GIVEN PASSAGE Start Marker

Direct targeting of civilians

Civilians remained at risk of targeted attacks and killings in Mogadishu. During Ramadan in July, recorded assassination attempts reached their highest level since al-Shabaab lost control of most parts of Mogadishu in 2010. On 27 July, a businessman was shot and killed by unknown armed men in his shop in Bakara market. On 23 September, a woman was shot and killed in Heliwa district. She had worked as a cook for SNAF forces in Mogadishu.

Al-Shabaab factions continued to torture and unlawfully kill people they accused of spying or not conforming to their strict interpretation of Islamic law. They killed people in public, including by stoning, and carried out amputations and floggings. They continued to impose restrictive behavioural codes on women and men. On 27 September, a woman was allegedly stoned to death in Barawe, a town in Lower Shabelle, on suspicion of marrying more than one husband. She was reportedly buried up to her neck and stoned to death by hooded men in front of a crowd. On 2 June, according to reports, al-Shabaab executed three men accused of being spies for the SFG and the Kenyan and US governments. The men were executed by firing squad in a park in Barawe in front of a gathering of several hundred people.[1]

Unlawful killings, extortion, arbitrary arrests and rape continued to be carried out by government forces and aligned militia, in part as a result of poor discipline and lack of command control. On 25 August, an SNAF soldier reportedly shot and killed a minibus driver in Afar-Irdood area, Xamar Weyne District, after the driver refused to pay extortion money.

Child soldiers

Children continued to suffer grave abuses by all parties to the armed conflict. Al-Shabaab continued to target children for recruitment and forced marriage, and attacked schools. Government-affiliated militias were again accused of recruiting and using child soldiers. Implementation of the two action plans signed by the government in 2012 to end and prevent the recruitment and use of child soldiers, as well as the killing and maiming of children, was outstanding and children remained in the armed forces. The Minister of Defence and Minister of National Security signed standard operating procedures for handling children formerly associated with armed groups.

The SFG had not ratified the Convention on the Rights of the Child and its Optional Protocols by the end of the year, despite its commitments to ratify the conventions.

Internally displaced people, asylum-seekers and refugees

Over 1 million people in Somalia were in crisis and an additional 2.1 million people were in need of assistance. For the first time since the 2011 famine, food security began deteriorating rapidly. Insecurity and fighting reportedly caused over 60% of new displacement in 2014. Trade routes were heavily disrupted due to the SNAF and AMISOM military offensives; al-Shabaab blocked supply routes, causing major disruption to the work of humanitarian organizations trying to access towns. This led to sharp increases in food prices. These issues combined placed Somalia at significant risk of sliding back into a state of emergency.

GIVEN PASSAGE End Marker
MATERIAL SHOWN Start Marker

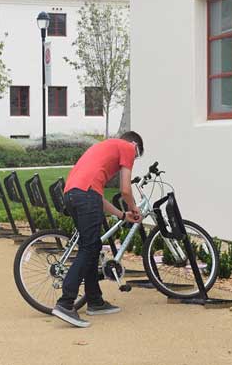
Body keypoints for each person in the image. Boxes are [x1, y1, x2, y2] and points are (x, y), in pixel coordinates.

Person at [51, 131, 144, 328]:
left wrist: (121, 214)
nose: (132, 160)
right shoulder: (127, 146)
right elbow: (126, 189)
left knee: (92, 247)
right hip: (85, 197)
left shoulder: (101, 149)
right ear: (134, 145)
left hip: (73, 194)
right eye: (136, 156)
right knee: (90, 247)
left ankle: (95, 301)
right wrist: (134, 209)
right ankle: (66, 303)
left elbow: (97, 197)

MATERIAL SHOWN End Marker

▶ PROMPT A:
According to the Somalia passage, where was a businessman shot and killed on 27 July?
▶ PROMPT B:
State whether each statement agrees with the Somalia passage, answering yes or no and quoting the words that decide it: (i) The woman killed in Heliwa district had worked as a cook for SNAF forces. (ii) The SFG had ratified the Convention on the Rights of the Child by the end of the year. (iii) The three men executed on 2 June were shot by firing squad in a park in Barawe.
▶ PROMPT C:
Extract from the Somalia passage the text starting at "Unlawful killings, extortion, arbitrary" and ending at "pay extortion money.", reproducing it word for word.
The listing is separate material and is not part of the Somalia passage.

▶ YOUR RESPONSE A:
He was shot and killed in his shop in Bakara market.

▶ YOUR RESPONSE B:
(i) Yes: "She had worked as a cook for SNAF forces in Mogadishu."
(ii) No: "The SFG had not ratified the Convention on the Rights of the Child and its Optional Protocols by the end of the year"
(iii) Yes: "The men were executed by firing squad in a park in Barawe"

▶ YOUR RESPONSE C:
Unlawful killings, extortion, arbitrary arrests and rape continued to be carried out by government forces and aligned militia, in part as a result of poor discipline and lack of command control. On 25 August, an SNAF soldier reportedly shot and killed a minibus driver in Afar-Irdood area, Xamar Weyne District, after the driver refused to pay extortion money.